En Zijn adem is als een overlopende beek, die tot aan den hals toe raakt; om de heidenen te schudden met een schudding der ijdelheid, en als een misleidende toom in de kinnebakkens der volken.
29 Must you always rejoice, and go into my holy places continually, as they that keep a feast? and must you go with a pipe, as those that rejoice, into the mountain of the Lord, to the God of Israel?
Er zal een lofzang bij ulieden zijn, gelijk in den nacht, wanneer het feest geheiligd wordt; en blijdschap des harten, gelijk van een, die met pijpen wandelt, om te komen tot den berg des HEEREN, tot den Rotssteen van Israel.
30 And the Lord shall make his glorious voice to be heard, and the wrath of his arm, to make a display with wrath and anger and devouring flame: he shall lighten terribly, and [his wrath shall be] as water and violent hail.
En de HEERE zal Zijn heerlijke stem doen horen, en de nederlating Zijns arms doen zien, met grimmigheid van toorn, en een vlam van verterend vuur, stralen, en een vloed, en hagelstenen.

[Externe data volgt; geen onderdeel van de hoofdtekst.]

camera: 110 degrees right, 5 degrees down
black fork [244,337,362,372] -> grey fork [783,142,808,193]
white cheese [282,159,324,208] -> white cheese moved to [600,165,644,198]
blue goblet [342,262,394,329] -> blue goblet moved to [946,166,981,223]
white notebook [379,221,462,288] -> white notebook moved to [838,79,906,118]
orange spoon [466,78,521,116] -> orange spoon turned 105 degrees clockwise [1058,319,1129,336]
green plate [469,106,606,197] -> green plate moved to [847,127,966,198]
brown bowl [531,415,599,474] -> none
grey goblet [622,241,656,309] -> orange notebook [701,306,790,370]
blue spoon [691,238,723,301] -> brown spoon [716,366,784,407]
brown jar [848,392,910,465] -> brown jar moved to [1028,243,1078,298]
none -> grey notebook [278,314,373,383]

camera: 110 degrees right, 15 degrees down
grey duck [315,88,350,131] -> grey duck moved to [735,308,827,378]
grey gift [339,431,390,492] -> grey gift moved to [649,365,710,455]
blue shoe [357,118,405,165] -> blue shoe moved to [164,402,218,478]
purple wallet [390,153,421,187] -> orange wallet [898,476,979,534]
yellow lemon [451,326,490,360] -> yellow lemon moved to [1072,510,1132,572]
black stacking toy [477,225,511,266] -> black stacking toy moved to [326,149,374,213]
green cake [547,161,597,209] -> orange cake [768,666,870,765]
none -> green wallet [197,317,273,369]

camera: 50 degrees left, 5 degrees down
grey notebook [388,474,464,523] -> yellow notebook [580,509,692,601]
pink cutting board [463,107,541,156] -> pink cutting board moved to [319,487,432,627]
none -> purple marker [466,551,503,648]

31 For by the voice of the Lord the Assyrians shall be overcome, [even] by the stroke wherewith he shall strike them.
Want door de stem des HEEREN zal Assur te morzel geslagen worden, die met de roede sloeg.
32 And it shall happen to him from every side, [that] they from whom their hope of assistance was, in which he trusted, themselves shall war against him in turn with drums and with harp.
En alwaar die gegrondveste staf doorgegaan zal zijn (op welken de HEERE dien zal hebben doen rusten), daar zal men met trommelen en harpen zijn; want met bewegende bestrijdingen zal Hij tegen hen strijden.
33 For you shall be required before [your] time: has it been prepared for you also to reign? nay, God has [prepared for you] a deep trench, wood piled, fire and much wood: the wrath of the Lord [shall be] as a trench kindled with sulphur.
Want Tofeth is van gisteren bereid; ja, hij is ook voor den koning bereid; Hij heeft hem diep en wijd gemaakt, het vuur en hout van zijn brandstapel is veel; de adem des HEEREN zal hem aansteken als een zwavelstroom.